Apparently the RMC was not grounded or maybe was no longer continuous so part of it was not grounded anymore. That could be a case where you will pump power into the earth, but usually something will burn out, dry out or something and the amount of current flow will diminish. How much (bare) conductor was in contact with the RMC? One little nick is not likely to last for too long before connection to the RMC is interrupted somehow. Water filled raceway will conduct better, I guess if it boils the water away it very well could condense while still in raceway and you never really lose the water in the raceway.
 

Fulthrotl

~Autocorrect is My Worst Enema.~
Apparently the RMC was not grounded or maybe was no longer continuous so part of it was not grounded anymore. That could be a case where you will pump power into the earth, but usually something will burn out, dry out or something and the amount of current flow will diminish. How much (bare) conductor was in contact with the RMC? One little nick is not likely to last for too long before connection to the RMC is interrupted somehow. Water filled raceway will conduct better, I guess if it boils the water away it very well could condense while still in raceway and you never really lose the water in the raceway.

like the song says... working on mysteries without any clues.... i had one here nine months or so ago,
with mystery pool lights that would trip a 20 amp breaker without tripping the gfci, it was weird.... and
it went on a couple pages here, with people ending up saying... that *can't* happen.... i put it up here
cause there will be someone who's seen most everything on here.... either light worked, drew 4.5 amps,
both together tripped a 20 amp breaker, not tripping the gfci. there was also a difference of potential
between the pool water in the jacuzzi, and the pool, with either light on. not so, with the light off.

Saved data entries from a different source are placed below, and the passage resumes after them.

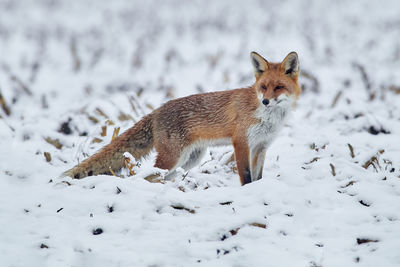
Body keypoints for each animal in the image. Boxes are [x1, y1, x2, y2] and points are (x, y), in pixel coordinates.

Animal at [63, 52, 300, 186]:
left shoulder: (261, 146)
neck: (266, 116)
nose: (266, 101)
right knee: (148, 176)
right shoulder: (241, 142)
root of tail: (156, 111)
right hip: (173, 157)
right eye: (263, 87)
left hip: (188, 159)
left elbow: (257, 176)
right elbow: (246, 175)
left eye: (279, 87)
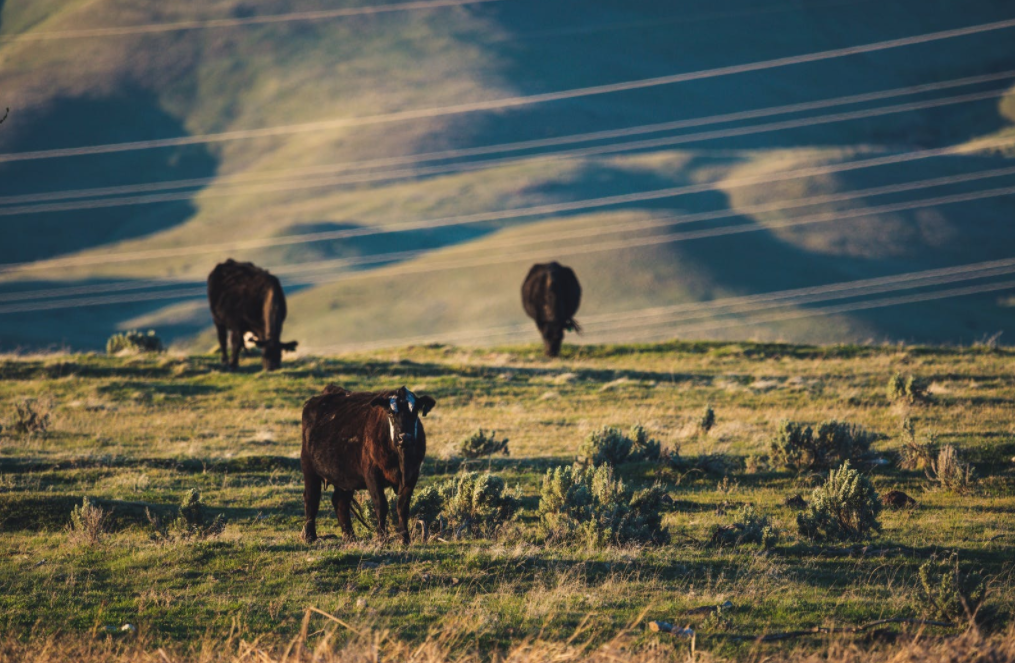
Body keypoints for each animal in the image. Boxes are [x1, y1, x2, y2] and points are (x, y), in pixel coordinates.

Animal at [296, 381, 432, 544]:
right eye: (391, 413)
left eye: (415, 412)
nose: (404, 437)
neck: (400, 460)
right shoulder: (372, 474)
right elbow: (381, 505)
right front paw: (382, 537)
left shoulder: (412, 475)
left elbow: (402, 507)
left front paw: (405, 538)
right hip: (309, 468)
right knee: (311, 498)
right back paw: (310, 536)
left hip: (344, 476)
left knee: (340, 501)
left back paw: (349, 536)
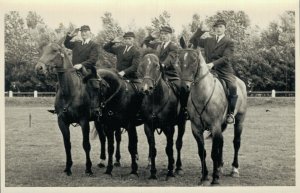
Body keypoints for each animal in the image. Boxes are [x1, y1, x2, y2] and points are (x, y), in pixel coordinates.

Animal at [138, 51, 185, 179]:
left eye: (156, 66)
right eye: (142, 66)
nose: (146, 88)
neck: (156, 100)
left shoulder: (169, 127)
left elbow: (169, 148)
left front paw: (170, 172)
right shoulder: (148, 127)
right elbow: (153, 149)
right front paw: (153, 172)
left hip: (181, 123)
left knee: (178, 144)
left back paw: (178, 167)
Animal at [177, 47, 247, 185]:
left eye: (194, 60)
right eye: (180, 60)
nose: (183, 87)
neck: (202, 94)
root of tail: (241, 82)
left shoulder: (215, 126)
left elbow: (213, 153)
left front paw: (215, 179)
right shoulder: (196, 128)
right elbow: (202, 152)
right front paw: (204, 176)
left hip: (240, 120)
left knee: (236, 142)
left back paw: (234, 169)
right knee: (221, 142)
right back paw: (219, 167)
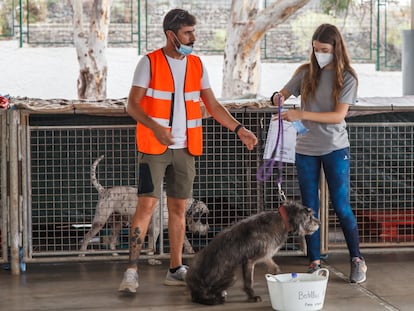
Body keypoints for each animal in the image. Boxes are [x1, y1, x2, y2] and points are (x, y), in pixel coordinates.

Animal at [187, 201, 320, 306]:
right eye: (309, 217)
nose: (319, 223)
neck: (282, 220)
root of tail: (195, 289)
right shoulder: (250, 260)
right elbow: (249, 281)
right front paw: (252, 296)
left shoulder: (266, 256)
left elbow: (276, 269)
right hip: (232, 274)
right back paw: (217, 297)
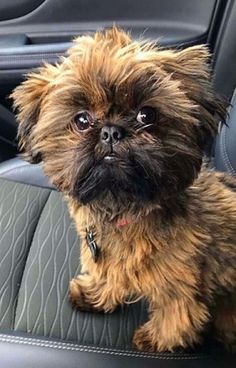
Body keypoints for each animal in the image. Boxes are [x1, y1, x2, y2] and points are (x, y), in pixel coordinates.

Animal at [11, 27, 236, 352]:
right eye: (82, 120)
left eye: (146, 115)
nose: (111, 131)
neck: (123, 207)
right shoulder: (112, 259)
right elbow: (111, 276)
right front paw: (96, 293)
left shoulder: (180, 282)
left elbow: (176, 315)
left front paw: (155, 339)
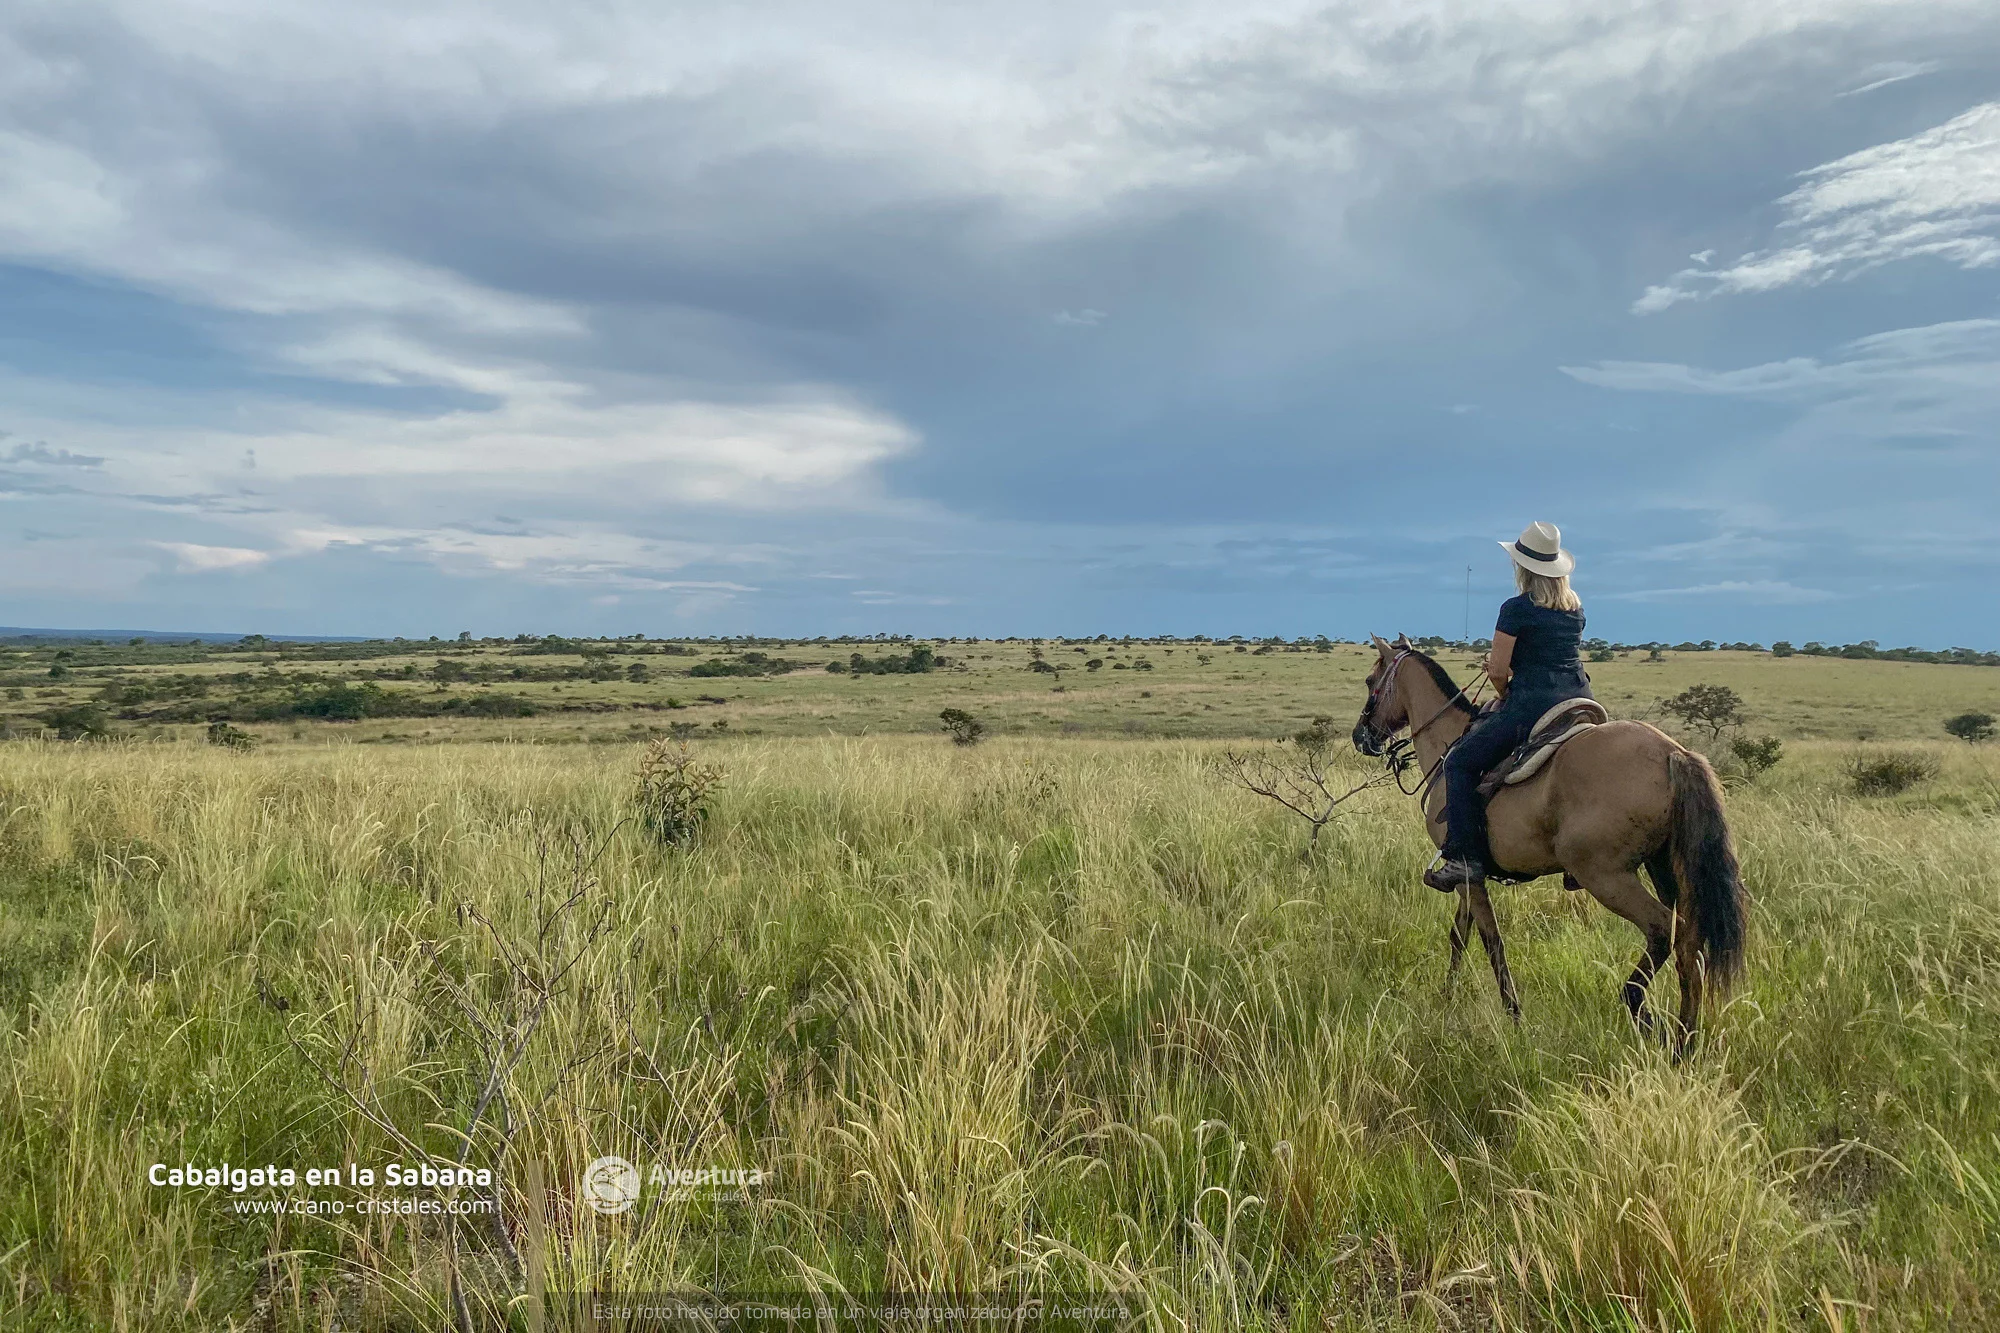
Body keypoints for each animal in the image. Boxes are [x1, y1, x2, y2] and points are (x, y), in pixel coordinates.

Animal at [1350, 635, 1747, 1048]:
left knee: (1663, 930)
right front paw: (1448, 996)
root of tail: (1673, 753)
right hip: (1663, 867)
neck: (1448, 745)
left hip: (1605, 877)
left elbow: (1492, 940)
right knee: (1691, 946)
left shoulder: (1466, 873)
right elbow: (1459, 934)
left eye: (1369, 681)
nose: (1360, 736)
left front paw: (1513, 1015)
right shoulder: (1466, 876)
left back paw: (1639, 1006)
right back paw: (1685, 1039)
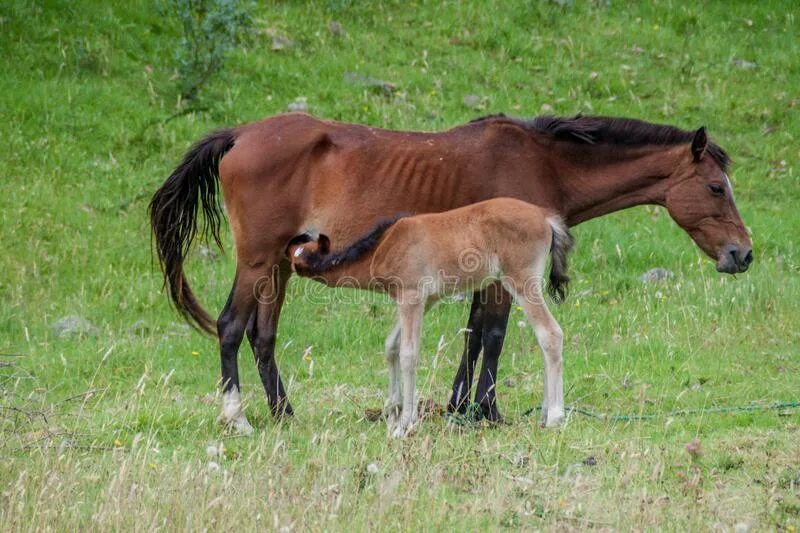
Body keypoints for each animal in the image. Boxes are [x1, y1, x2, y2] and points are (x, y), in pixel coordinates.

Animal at [288, 198, 576, 436]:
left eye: (298, 261)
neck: (385, 244)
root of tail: (545, 217)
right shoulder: (424, 301)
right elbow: (391, 346)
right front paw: (393, 413)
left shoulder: (411, 297)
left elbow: (408, 354)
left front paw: (406, 423)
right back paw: (544, 414)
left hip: (522, 282)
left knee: (550, 334)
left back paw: (555, 416)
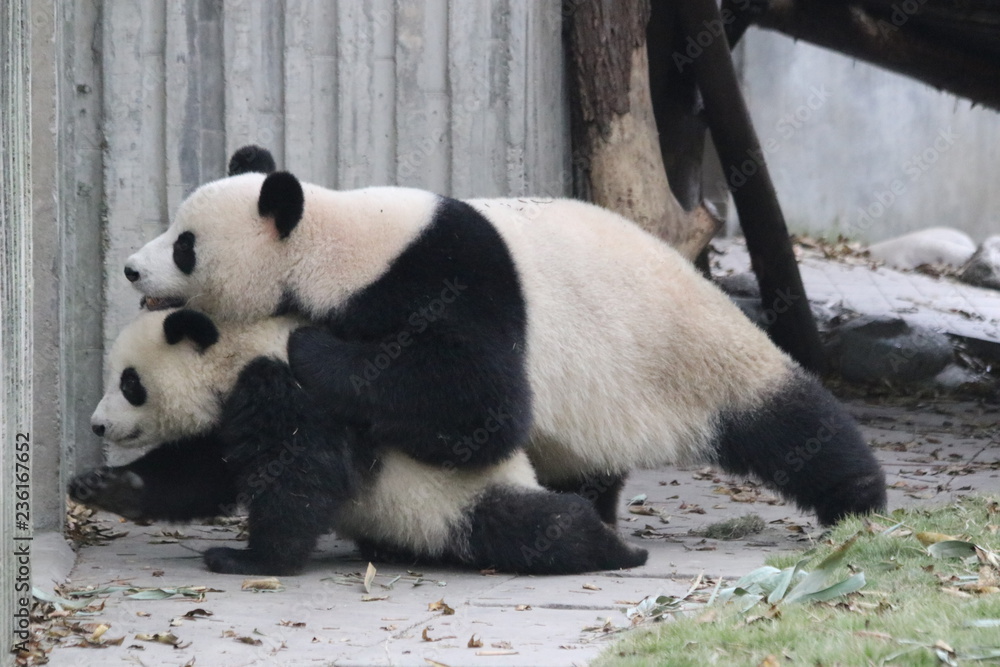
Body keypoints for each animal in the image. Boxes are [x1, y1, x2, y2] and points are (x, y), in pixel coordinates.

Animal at [70, 307, 648, 576]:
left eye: (130, 383)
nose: (97, 425)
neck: (237, 346)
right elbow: (201, 473)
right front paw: (103, 487)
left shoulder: (287, 385)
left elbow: (302, 472)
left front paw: (249, 560)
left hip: (459, 493)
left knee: (530, 525)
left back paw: (617, 548)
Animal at [123, 147, 887, 528]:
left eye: (186, 246)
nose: (131, 266)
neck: (336, 239)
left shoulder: (444, 277)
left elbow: (481, 402)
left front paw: (313, 349)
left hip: (696, 355)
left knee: (791, 423)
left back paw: (859, 500)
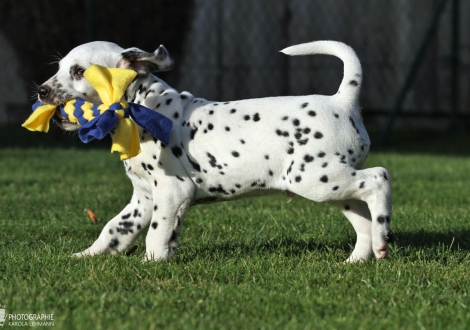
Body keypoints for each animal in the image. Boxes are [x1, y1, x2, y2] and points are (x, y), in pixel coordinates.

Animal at [38, 40, 394, 262]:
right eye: (59, 66)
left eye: (78, 71)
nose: (41, 91)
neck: (141, 108)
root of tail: (342, 101)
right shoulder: (143, 197)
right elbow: (115, 228)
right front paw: (87, 255)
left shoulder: (171, 191)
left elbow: (156, 233)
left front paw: (151, 263)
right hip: (334, 188)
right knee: (363, 215)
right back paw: (360, 257)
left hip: (316, 178)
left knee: (379, 178)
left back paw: (383, 237)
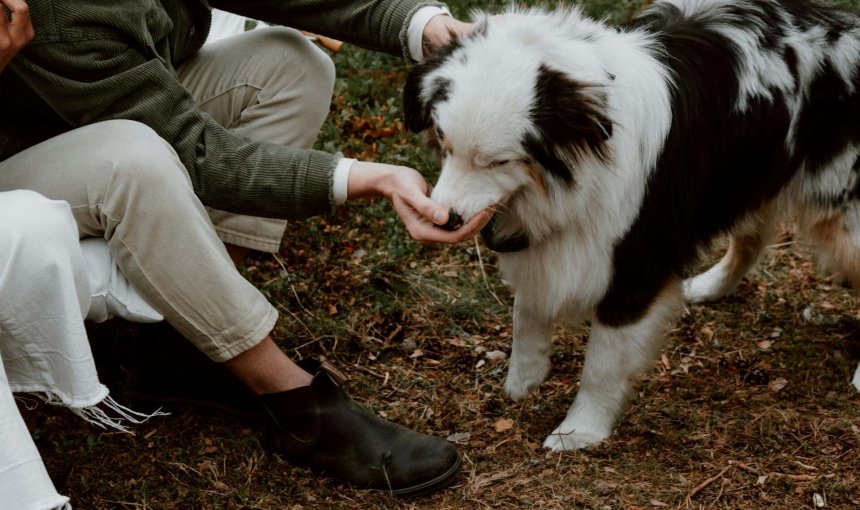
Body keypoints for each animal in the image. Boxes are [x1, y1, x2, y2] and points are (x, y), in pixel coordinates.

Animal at [404, 0, 860, 450]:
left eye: (498, 161)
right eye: (444, 143)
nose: (446, 220)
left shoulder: (637, 259)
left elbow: (602, 363)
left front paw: (580, 430)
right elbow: (526, 312)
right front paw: (524, 379)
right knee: (753, 237)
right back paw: (708, 286)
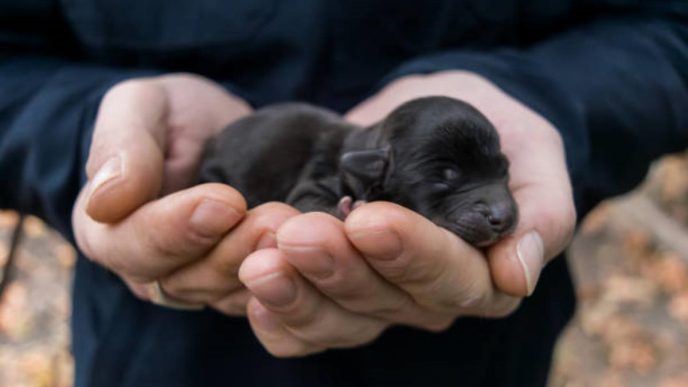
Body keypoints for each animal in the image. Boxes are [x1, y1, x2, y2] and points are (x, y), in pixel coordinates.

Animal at [202, 98, 520, 249]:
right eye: (447, 176)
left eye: (504, 171)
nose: (503, 218)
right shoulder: (317, 177)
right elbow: (306, 198)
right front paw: (344, 209)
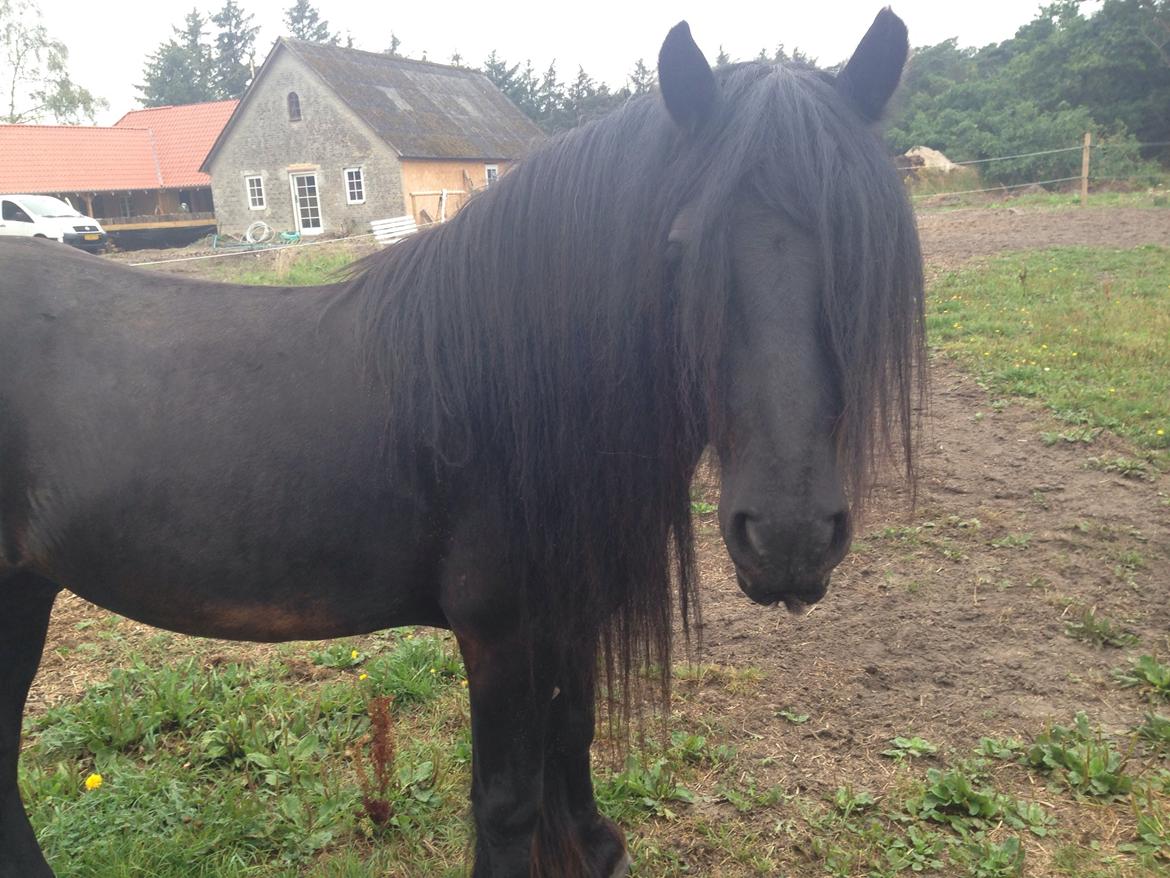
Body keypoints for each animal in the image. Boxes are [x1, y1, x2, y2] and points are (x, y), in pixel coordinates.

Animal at [0, 10, 923, 877]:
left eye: (869, 245)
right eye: (677, 250)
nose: (790, 539)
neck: (506, 389)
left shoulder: (571, 610)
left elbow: (572, 736)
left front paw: (592, 847)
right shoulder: (499, 631)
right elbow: (508, 801)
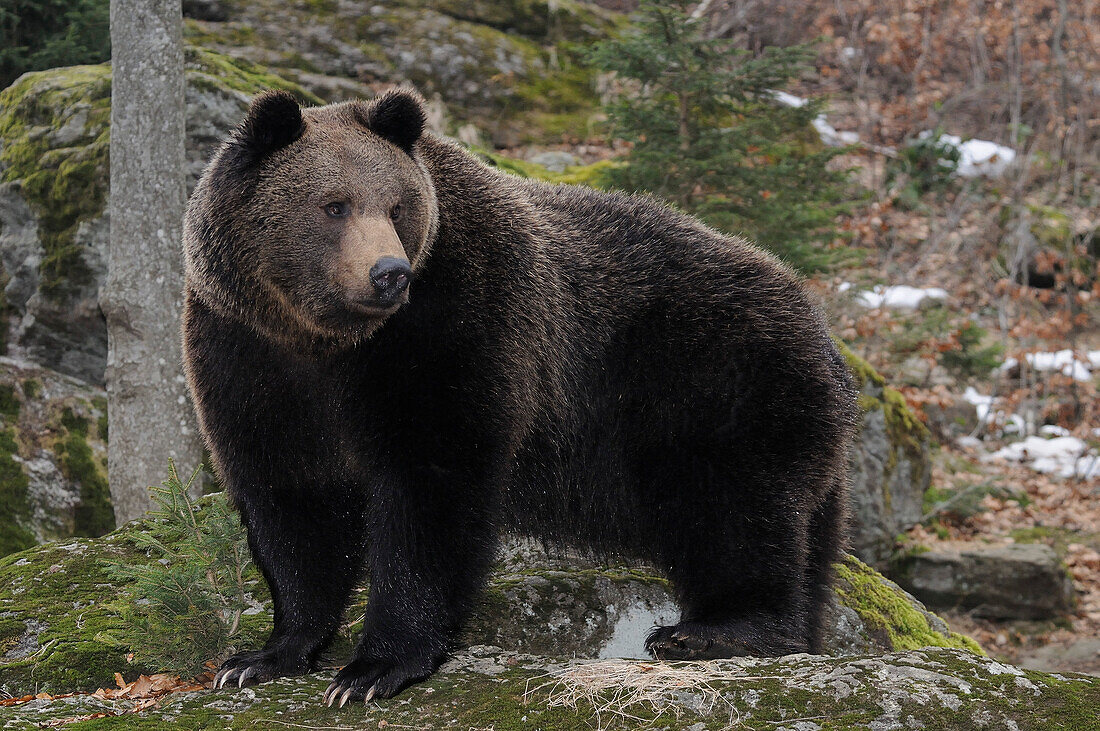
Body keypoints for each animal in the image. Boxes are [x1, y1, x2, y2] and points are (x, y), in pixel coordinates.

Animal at [182, 86, 858, 707]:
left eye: (397, 206)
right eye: (334, 205)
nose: (389, 273)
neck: (329, 341)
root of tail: (824, 332)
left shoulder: (457, 328)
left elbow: (430, 493)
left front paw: (374, 669)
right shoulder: (248, 358)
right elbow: (293, 504)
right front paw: (263, 656)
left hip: (716, 386)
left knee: (734, 515)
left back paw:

all i know is i disconnected the circuit from the panel, and disconnected the light cords from the branch
circuit wiring in the pool light j boxes..... i wouldn't replace the 120 vac wet niche fixtures with anything
other than 12 volt led.... sorry... get some one else... i won't do it.

today i did the get paid floating in the pool fishing in new lights dance.... 2 brand new pentair v5 led lights.
repulled all the wire back to the switch.... gfci feeds a 150 watt 120/12 volt xfmr, secondary is fused, light
switch operates 12 volts, not 120 volts. and the secondary 12 volts is an isolated circuit. and it's 12 volts.
that's as safe as i can make it.

those lights are awfully expensive, and i know 120 vac wet niche luminaries are industry standard, but these
put out the same footcandles as those 500 watt lamps, and draw 45 watts instead..... the original lamps
drew more power than the pool pump.

and i never will know what was going on with those other lamps.